Dataset items.
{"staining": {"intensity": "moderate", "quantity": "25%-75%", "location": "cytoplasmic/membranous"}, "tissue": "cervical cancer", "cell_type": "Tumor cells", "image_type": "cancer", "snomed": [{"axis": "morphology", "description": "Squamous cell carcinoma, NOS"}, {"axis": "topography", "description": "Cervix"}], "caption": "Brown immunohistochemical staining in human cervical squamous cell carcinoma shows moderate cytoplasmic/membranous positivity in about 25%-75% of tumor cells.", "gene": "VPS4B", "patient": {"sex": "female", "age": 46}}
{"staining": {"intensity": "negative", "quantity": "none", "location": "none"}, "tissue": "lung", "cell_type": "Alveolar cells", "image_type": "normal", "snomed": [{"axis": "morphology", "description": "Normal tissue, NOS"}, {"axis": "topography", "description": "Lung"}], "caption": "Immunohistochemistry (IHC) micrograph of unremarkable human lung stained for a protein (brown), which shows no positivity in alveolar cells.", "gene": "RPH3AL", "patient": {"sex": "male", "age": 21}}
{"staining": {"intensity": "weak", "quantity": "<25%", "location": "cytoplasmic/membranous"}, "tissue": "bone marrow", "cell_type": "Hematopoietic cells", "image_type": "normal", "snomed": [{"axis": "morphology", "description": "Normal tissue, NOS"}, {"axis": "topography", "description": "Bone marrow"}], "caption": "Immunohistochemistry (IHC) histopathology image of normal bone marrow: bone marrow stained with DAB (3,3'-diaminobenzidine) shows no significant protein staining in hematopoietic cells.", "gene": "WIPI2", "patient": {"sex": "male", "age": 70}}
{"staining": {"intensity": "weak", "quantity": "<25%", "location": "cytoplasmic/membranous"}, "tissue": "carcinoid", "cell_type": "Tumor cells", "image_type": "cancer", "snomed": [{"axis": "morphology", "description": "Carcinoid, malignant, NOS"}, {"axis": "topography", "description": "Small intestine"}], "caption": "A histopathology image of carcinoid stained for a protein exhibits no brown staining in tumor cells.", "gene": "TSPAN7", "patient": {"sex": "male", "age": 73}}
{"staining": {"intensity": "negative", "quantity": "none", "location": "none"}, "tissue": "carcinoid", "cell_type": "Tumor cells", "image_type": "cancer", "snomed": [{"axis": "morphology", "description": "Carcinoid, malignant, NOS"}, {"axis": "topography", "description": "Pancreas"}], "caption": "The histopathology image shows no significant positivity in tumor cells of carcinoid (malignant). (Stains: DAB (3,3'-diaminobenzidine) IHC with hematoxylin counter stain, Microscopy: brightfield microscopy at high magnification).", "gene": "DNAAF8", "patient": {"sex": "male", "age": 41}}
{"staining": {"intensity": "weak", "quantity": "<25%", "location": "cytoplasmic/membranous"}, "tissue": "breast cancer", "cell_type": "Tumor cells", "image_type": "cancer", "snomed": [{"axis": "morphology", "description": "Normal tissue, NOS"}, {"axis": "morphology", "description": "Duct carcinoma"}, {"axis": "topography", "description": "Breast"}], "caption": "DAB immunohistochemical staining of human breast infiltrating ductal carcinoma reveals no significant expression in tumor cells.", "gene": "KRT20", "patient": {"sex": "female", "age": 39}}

EXERCISE REQUIREMENTS. Take each record above and return it verbatim.

EXERCISE RESPONSE.
{"staining": {"intensity": "moderate", "quantity": "25%-75%", "location": "cytoplasmic/membranous"}, "tissue": "cervical cancer", "cell_type": "Tumor cells", "image_type": "cancer", "snomed": [{"axis": "morphology", "description": "Squamous cell carcinoma, NOS"}, {"axis": "topography", "description": "Cervix"}], "caption": "Brown immunohistochemical staining in human cervical squamous cell carcinoma shows moderate cytoplasmic/membranous positivity in about 25%-75% of tumor cells.", "gene": "VPS4B", "patient": {"sex": "female", "age": 46}}
{"staining": {"intensity": "negative", "quantity": "none", "location": "none"}, "tissue": "lung", "cell_type": "Alveolar cells", "image_type": "normal", "snomed": [{"axis": "morphology", "description": "Normal tissue, NOS"}, {"axis": "topography", "description": "Lung"}], "caption": "Immunohistochemistry (IHC) micrograph of unremarkable human lung stained for a protein (brown), which shows no positivity in alveolar cells.", "gene": "RPH3AL", "patient": {"sex": "male", "age": 21}}
{"staining": {"intensity": "weak", "quantity": "<25%", "location": "cytoplasmic/membranous"}, "tissue": "bone marrow", "cell_type": "Hematopoietic cells", "image_type": "normal", "snomed": [{"axis": "morphology", "description": "Normal tissue, NOS"}, {"axis": "topography", "description": "Bone marrow"}], "caption": "Immunohistochemistry (IHC) histopathology image of normal bone marrow: bone marrow stained with DAB (3,3'-diaminobenzidine) shows no significant protein staining in hematopoietic cells.", "gene": "WIPI2", "patient": {"sex": "male", "age": 70}}
{"staining": {"intensity": "weak", "quantity": "<25%", "location": "cytoplasmic/membranous"}, "tissue": "carcinoid", "cell_type": "Tumor cells", "image_type": "cancer", "snomed": [{"axis": "morphology", "description": "Carcinoid, malignant, NOS"}, {"axis": "topography", "description": "Small intestine"}], "caption": "A histopathology image of carcinoid stained for a protein exhibits no brown staining in tumor cells.", "gene": "TSPAN7", "patient": {"sex": "male", "age": 73}}
{"staining": {"intensity": "negative", "quantity": "none", "location": "none"}, "tissue": "carcinoid", "cell_type": "Tumor cells", "image_type": "cancer", "snomed": [{"axis": "morphology", "description": "Carcinoid, malignant, NOS"}, {"axis": "topography", "description": "Pancreas"}], "caption": "The histopathology image shows no significant positivity in tumor cells of carcinoid (malignant). (Stains: DAB (3,3'-diaminobenzidine) IHC with hematoxylin counter stain, Microscopy: brightfield microscopy at high magnification).", "gene": "DNAAF8", "patient": {"sex": "male", "age": 41}}
{"staining": {"intensity": "weak", "quantity": "<25%", "location": "cytoplasmic/membranous"}, "tissue": "breast cancer", "cell_type": "Tumor cells", "image_type": "cancer", "snomed": [{"axis": "morphology", "description": "Normal tissue, NOS"}, {"axis": "morphology", "description": "Duct carcinoma"}, {"axis": "topography", "description": "Breast"}], "caption": "DAB immunohistochemical staining of human breast infiltrating ductal carcinoma reveals no significant expression in tumor cells.", "gene": "KRT20", "patient": {"sex": "female", "age": 39}}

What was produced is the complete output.